* _TASK TO CARRY OUT_
Report each line of the data that contains the string "linecap".
(DATA SHOWN Opens)
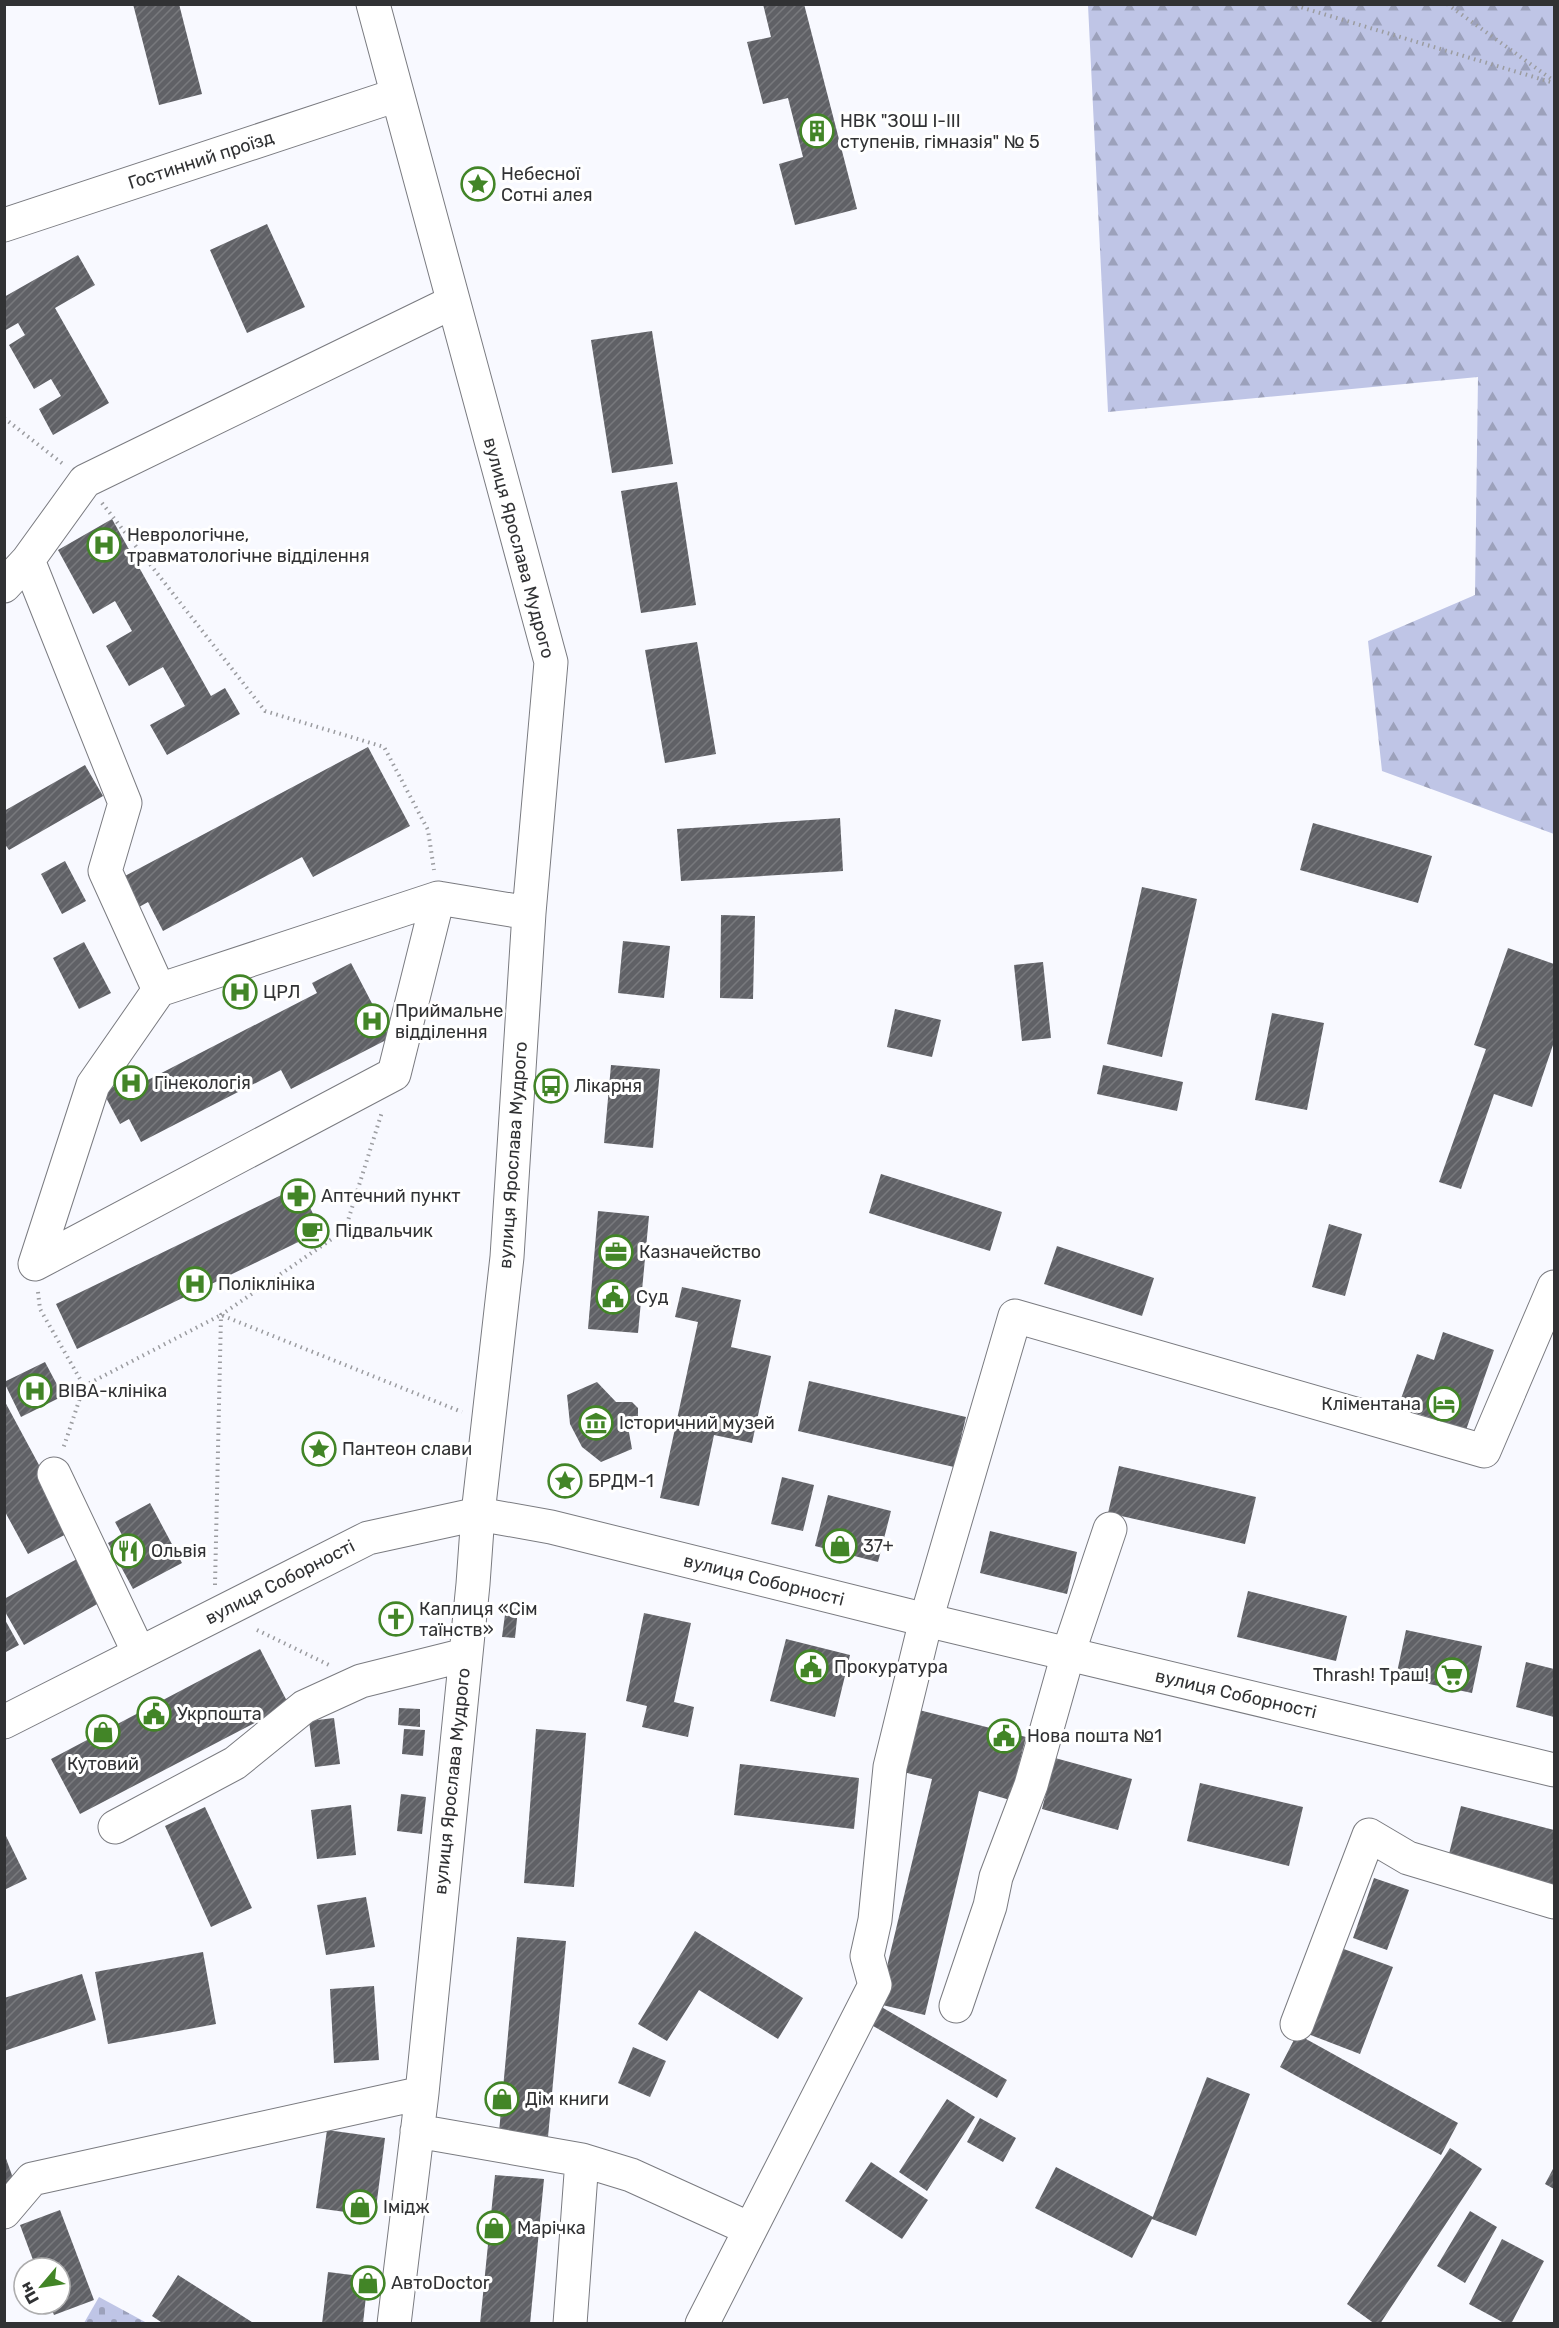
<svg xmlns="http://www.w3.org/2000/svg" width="1559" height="2328" font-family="Rubik,sans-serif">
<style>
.forest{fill:url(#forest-firs)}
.cemetery{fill:url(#cemetery-stones)}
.building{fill:url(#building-hatch)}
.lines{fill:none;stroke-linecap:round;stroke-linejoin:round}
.minor-casing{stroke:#7a7b80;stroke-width:35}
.major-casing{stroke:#7a7b80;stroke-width:35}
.path{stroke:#9b9ca0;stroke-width:4;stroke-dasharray:1.5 4.5;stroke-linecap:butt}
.minor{stroke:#fff;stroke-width:33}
.major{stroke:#fff;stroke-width:33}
.labels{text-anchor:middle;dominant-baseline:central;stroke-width:6;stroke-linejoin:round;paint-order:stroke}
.poi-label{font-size:18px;fill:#313234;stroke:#fff;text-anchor:start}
.street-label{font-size:18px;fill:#313234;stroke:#fff}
</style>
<defs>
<pattern id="forest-firs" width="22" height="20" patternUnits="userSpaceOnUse" patternTransform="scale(1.5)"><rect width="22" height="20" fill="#bfc5e6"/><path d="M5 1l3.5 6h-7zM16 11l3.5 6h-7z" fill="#9ca1bb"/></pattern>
<pattern id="cemetery-stones" width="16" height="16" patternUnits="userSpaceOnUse" patternTransform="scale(1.5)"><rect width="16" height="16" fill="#bfc5e6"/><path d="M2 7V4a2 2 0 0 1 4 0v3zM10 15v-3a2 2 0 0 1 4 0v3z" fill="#9ca1bb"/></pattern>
<pattern id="building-hatch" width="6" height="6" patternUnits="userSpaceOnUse" patternTransform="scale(1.5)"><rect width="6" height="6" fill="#606166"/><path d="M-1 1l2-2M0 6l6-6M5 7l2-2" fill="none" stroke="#78797d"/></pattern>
</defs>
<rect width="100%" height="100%" fill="#f8f9ff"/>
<path class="forest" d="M1088 5H1554V834L1382 771 1368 641 1475 595 1478 377 1108 412Z"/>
<path class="cemetery" d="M99 2297 147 2323H84Z"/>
<path class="building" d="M133 4H179L202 94 159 105Z
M763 4H804L857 209 795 225 779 164 803 157 788 98 763 104 747 42 771 37Z
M267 224 305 307 247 333 210 250Z
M78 255 95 285 55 308 109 403 53 435 39 409 61 396 51 379 34 389 9 345 25 335 18 323 4 331V297Z
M652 331 673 464 612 473 591 340Z
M677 482 696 605 641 613 621 491Z
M112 519 211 696 225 688 240 714 167 755 150 725 185 706 163 667 129 686 106 646 132 631 115 601 93 614 58 550Z
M697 642 716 754 665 763 645 650Z
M368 747 410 826 313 877 302 857 163 931 148 902 139 907 123 877Z
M85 765 103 796 9 850 4 843V811Z
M840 818 843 871 681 881 677 829Z
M1313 823 1432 856 1418 903 1300 870Z
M65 861 86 901 62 914 41 874Z
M1142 887 1197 899 1162 1057 1107 1044Z
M721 915 755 916 753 999 720 998Z
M623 941 670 946 664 998 618 993Z
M84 942 111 993 79 1009 53 958Z
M1508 948 1554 964V1042L1532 1107 1494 1094 1461 1189 1439 1182 1486 1049 1474 1045Z
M1043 962 1051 1038 1022 1041 1014 965Z
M351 963 390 1038 291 1089 281 1070 141 1142 129 1119 120 1124 103 1092 137 1075 142 1083 317 993 312 983Z
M895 1009 941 1020 932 1057 887 1047Z
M1272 1013 1324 1023 1307 1110 1255 1100Z
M611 1065 660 1069 653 1148 604 1143Z
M1103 1065 1183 1082 1177 1111 1097 1094Z
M881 1174 1002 1212 990 1251 869 1213Z
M300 1186 321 1231 77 1349 56 1304Z
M598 1211 649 1216 638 1333 588 1329Z
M1329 1224 1362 1234 1345 1296 1312 1287Z
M1057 1246 1154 1278 1142 1316 1044 1284Z
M682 1287 741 1300 731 1347 771 1356 752 1443 714 1435 699 1506 660 1498 698 1322 675 1317Z
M1443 1332 1494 1350 1466 1430 1398 1407 1417 1354 1434 1360Z
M45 1362 63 1396 21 1417 4 1382Z
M809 1381 966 1417 954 1467 798 1431Z
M597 1382 616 1402H632L638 1408V1416L628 1427 632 1449 601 1462 582 1447 570 1424 567 1395Z
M4 1400 74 1530 28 1554 4 1510Z
M1119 1466 1256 1497 1245 1544 1108 1513Z
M782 1477 814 1485 803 1531 771 1524Z
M828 1495 891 1511 878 1562 815 1546Z
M150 1503 182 1563 133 1589 108 1543 122 1535 115 1522Z
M990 1531 1077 1552 1067 1594 980 1573Z
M77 1559 101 1602 24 1645 4 1610V1599Z
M1248 1591 1347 1616 1336 1661 1237 1637Z
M506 1607 518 1609 515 1638 502 1637Z
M644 1613 691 1623 674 1702 694 1707 688 1737 642 1727 647 1706 626 1701Z
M4 1618 19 1645 4 1653Z
M1406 1630 1482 1646 1472 1693 1396 1677Z
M786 1639 850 1655 835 1717 770 1701Z
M260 1649 289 1705 80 1814 51 1759Z
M1526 1662 1554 1669V1717L1516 1707Z
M399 1708 420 1709V1727L398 1725Z
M919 1710 1026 1737 1010 1800 979 1791 925 2015 878 2004 932 1779 903 1772Z
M334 1718 340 1764 315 1767 309 1721Z
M404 1729 425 1730 423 1756 402 1754Z
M536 1729 586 1733 574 1887 524 1883Z
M1055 1758 1132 1779 1118 1830 1042 1809Z
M740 1764 859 1778 854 1829 734 1815Z
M1200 1783 1303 1807 1289 1866 1187 1841Z
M401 1794 426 1797 422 1834 397 1831Z
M351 1805 356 1855 317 1859 311 1810Z
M1461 1806 1554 1830V1885L1448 1858Z
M205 1807 252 1908 211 1927 165 1826Z
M6 1836 27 1879 4 1890V1837Z
M1374 1878 1409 1890 1387 1950 1353 1938Z
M366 1897 375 1947 326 1955 317 1905Z
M695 1931 803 1998 778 2039 699 1990 667 2041 638 2024Z
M517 1937 566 1941 548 2137 499 2132Z
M1341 1948 1393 1967 1360 2054 1308 2034Z
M203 1952 216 2024 108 2044 95 1972Z
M82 1974 96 2020 4 2051V1998Z
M374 1986 379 2060 334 2063 330 1989Z
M878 2005 1007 2080 997 2098 868 2023Z
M1297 2034 1458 2123 1441 2155 1280 2067Z
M633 2047 666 2061 650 2097 618 2083Z
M1207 2077 1250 2094 1196 2236 1152 2219Z
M947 2099 975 2117 927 2191 899 2172Z
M980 2118 1016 2138 1003 2162 967 2142Z
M327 2130 385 2138 375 2216 316 2208Z
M1450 2148 1482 2169 1380 2324H1375L1347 2304Z
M4 2153 13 2178 4 2187Z
M871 2162 928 2200 902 2239 845 2201Z
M1056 2167 1153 2217 1132 2258 1035 2208Z
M1554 2167V2189L1545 2184Z
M495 2175 544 2179 530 2324H480Z
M60 2210 94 2300 54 2315 49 2304H60V2268H36L20 2225Z
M1470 2211 1497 2227 1465 2283 1437 2266Z
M1502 2239 1544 2261 1511 2324H1506L1469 2304Z
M328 2272 368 2277 363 2324H322Z
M178 2275 255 2324H164L152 2316Z"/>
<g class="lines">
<g class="minor-casing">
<path id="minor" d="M373 4 551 662 529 913 507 1257 478 1514 473 1584 422 2093 394 2324
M4 225 397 95
M4 586 28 560
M438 898 529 913
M159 990 438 898 394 1074 35 1264 93 1085 159 990 105 871 125 803 28 560 85 481 453 302
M54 1474 139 1653
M115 1827 235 1763 304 1707 361 1681 465 1655
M956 2006 990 1906 996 1877 1031 1785 1068 1654 1110 1529
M1297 2024 1369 1835 1408 1858 1554 1902
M417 2131 582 2160 570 2324
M582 2160 631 2175 750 2229
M4 2212 32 2179 422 2093
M702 2324 875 1985 867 1956 875 1920 890 1767 926 1620 1015 1316 1484 1451 1554 1287"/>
</g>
<g class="major-casing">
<path id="major" d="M4 1722 368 1538 478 1514 551 1527 926 1620 1554 1770"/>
</g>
<path class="path" d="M1290 4 1554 83
M1447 4 1554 81
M4 418 63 464
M102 503 265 711 384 747 428 830 434 870
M38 1292 40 1309 84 1386 63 1449
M84 1386 221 1315 462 1412
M215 1585 221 1315 345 1230 382 1112
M257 1630 329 1665"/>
<use href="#minor" class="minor"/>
<use href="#major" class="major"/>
</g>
<defs>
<g id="building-ring" transform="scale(1.725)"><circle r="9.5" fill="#fff" stroke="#428527" stroke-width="1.5"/><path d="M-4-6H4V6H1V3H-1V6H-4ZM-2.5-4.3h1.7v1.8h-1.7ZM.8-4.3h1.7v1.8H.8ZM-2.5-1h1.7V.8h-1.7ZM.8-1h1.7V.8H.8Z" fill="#428527"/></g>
<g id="sight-ring" transform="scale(1.725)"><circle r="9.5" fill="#fff" stroke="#428527" stroke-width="1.5"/><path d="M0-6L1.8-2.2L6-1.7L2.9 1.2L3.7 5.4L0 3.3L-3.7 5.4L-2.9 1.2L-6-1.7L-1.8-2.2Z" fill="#428527"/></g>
<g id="hospital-ring" transform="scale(1.725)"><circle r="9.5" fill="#fff" stroke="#428527" stroke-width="1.5"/><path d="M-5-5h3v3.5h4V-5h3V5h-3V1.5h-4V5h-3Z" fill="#428527"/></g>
<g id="bus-ring" transform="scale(1.725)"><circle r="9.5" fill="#fff" stroke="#428527" stroke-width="1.5"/><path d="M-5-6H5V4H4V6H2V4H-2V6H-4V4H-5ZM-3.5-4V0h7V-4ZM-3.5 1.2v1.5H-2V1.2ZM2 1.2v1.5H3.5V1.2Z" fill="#428527"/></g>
<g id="pharmacy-ring" transform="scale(1.725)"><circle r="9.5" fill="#fff" stroke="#428527" stroke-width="1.5"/><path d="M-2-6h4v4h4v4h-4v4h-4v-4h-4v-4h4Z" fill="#428527"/></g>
<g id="cafe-ring" transform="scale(1.725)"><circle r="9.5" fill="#fff" stroke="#428527" stroke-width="1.5"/><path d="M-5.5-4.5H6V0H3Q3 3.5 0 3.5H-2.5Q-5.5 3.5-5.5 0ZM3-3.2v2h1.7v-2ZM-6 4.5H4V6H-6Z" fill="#428527"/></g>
<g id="office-ring" transform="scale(1.725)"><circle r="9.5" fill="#fff" stroke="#428527" stroke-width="1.5"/><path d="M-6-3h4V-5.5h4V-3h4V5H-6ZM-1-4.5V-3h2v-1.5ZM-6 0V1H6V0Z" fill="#428527"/></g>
<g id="civic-ring" transform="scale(1.725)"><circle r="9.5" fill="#fff" stroke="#428527" stroke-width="1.5"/><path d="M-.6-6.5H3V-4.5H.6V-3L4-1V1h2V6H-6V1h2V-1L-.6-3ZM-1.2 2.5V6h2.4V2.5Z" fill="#428527"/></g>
<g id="hotel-ring" transform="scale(1.725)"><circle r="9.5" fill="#fff" stroke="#428527" stroke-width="1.5"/><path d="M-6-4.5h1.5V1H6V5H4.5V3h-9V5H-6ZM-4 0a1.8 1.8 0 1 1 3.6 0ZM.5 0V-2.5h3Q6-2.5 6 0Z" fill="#428527"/></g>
<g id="museum-ring" transform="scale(1.725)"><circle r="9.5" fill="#fff" stroke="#428527" stroke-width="1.5"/><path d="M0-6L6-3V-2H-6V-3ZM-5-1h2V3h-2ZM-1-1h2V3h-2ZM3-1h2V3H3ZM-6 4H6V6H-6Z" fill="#428527"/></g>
<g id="shop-ring" transform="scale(1.725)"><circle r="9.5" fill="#fff" stroke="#428527" stroke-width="1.5"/><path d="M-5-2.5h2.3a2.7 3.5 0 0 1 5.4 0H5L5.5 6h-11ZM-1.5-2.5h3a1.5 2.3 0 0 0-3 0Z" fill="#428527"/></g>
<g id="restaurant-ring" transform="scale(1.725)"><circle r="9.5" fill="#fff" stroke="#428527" stroke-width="1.5"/><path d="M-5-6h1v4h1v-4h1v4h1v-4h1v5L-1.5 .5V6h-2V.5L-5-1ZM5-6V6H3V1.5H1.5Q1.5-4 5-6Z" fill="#428527"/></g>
<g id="church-ring" transform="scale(1.725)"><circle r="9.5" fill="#fff" stroke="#428527" stroke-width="1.5"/><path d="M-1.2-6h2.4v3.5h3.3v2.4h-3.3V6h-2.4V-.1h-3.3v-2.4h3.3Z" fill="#428527"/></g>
<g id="supermarket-ring" transform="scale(1.725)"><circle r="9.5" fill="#fff" stroke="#428527" stroke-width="1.5"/><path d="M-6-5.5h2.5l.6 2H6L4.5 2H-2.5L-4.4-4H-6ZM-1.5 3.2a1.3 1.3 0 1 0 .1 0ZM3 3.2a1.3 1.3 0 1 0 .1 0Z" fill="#428527"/></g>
</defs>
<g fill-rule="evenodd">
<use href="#building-ring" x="817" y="131"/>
<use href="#sight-ring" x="478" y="184"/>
<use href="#hospital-ring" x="104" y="545"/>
<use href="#hospital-ring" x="240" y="992"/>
<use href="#hospital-ring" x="372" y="1021"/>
<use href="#hospital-ring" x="131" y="1083"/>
<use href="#bus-ring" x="551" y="1086"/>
<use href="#pharmacy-ring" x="298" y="1196"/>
<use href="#cafe-ring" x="312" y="1231"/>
<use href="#office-ring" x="616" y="1252"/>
<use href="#hospital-ring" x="195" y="1284"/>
<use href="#civic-ring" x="613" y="1297"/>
<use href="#hospital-ring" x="35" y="1391"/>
<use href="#hotel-ring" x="1444" y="1404"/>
<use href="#museum-ring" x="596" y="1423"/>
<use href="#sight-ring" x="319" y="1449"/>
<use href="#sight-ring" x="565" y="1481"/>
<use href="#shop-ring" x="840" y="1546"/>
<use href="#restaurant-ring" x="128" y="1551"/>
<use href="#church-ring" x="396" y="1619"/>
<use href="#civic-ring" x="811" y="1667"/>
<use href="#supermarket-ring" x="1452" y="1675"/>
<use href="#civic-ring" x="154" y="1714"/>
<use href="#shop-ring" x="103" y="1732"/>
<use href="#civic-ring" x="1004" y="1736"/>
<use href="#shop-ring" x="502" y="2099"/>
<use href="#shop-ring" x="360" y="2207"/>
<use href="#shop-ring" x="494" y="2228"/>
<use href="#shop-ring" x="368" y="2283"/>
</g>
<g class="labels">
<g class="poi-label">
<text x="840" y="121">НВК "ЗОШ І-ІІІ<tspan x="840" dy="21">ступенів, гімназія" № 5</tspan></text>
<text x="501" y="174">Небесної<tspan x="501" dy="21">Сотні алея</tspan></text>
<text x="127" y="535">Неврологічне,<tspan x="127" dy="21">травматологічне відділення</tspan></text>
<text x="263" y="992">ЦРЛ</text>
<text x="395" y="1011">Приймальне<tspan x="395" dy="21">відділення</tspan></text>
<text x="154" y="1083">Гінекологія</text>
<text x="574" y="1086">Лікарня</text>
<text x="321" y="1196">Аптечний пункт</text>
<text x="335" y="1231">Підвальчик</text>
<text x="639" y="1252">Казначейство</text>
<text x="218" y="1284">Поліклініка</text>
<text x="636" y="1297">Суд</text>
<text x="58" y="1391">ВІВА-клініка</text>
<text x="1421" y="1404" text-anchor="end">Кліментана</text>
<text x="619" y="1423">Історичний музей</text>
<text x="342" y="1449">Пантеон слави</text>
<text x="588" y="1481">БРДМ-1</text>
<text x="863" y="1546">37+</text>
<text x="151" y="1551">Ольвія</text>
<text x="419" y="1609">Каплиця «Сім<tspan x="419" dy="21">таїнств»</tspan></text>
<text x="834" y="1667">Прокуратура</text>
<text x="1429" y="1675" text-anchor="end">Thrash! Траш!</text>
<text x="177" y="1714">Укрпошта</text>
<text x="1027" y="1736">Нова пошта №1</text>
<text x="103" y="1764" text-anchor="middle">Кутовий</text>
<text x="525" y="2099">Дім книги</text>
<text x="383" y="2207">Імідж</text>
<text x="517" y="2228">Марічка</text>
<text x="391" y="2283">АвтоDoctor</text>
</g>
<g class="street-label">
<text transform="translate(201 160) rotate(-18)">Гостинний проїзд</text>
<text transform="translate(519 548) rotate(75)">вулиця Ярослава Мудрого</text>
<text transform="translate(513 1155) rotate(-86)">вулиця Ярослава Мудрого</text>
<text transform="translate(764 1580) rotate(14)">вулиця Соборності</text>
<text transform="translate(280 1582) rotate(-27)">вулиця Соборності</text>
<text transform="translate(1236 1694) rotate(13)">вулиця Соборності</text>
<text transform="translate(452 1781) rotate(-84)">вулиця Ярослава Мудрого</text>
</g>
</g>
<rect width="1559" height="2328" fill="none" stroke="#313234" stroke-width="12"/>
<g transform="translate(42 2286) rotate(241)"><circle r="28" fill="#ffffff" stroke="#adadae" stroke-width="1.5"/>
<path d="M0-4.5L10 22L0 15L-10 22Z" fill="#428527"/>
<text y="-9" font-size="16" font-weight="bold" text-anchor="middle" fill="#313234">Пн</text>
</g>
</svg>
(DATA SHOWN Closes)
* _RESULT BELOW_
.lines{fill:none;stroke-linecap:round;stroke-linejoin:round}
.path{stroke:#9b9ca0;stroke-width:4;stroke-dasharray:1.5 4.5;stroke-linecap:butt}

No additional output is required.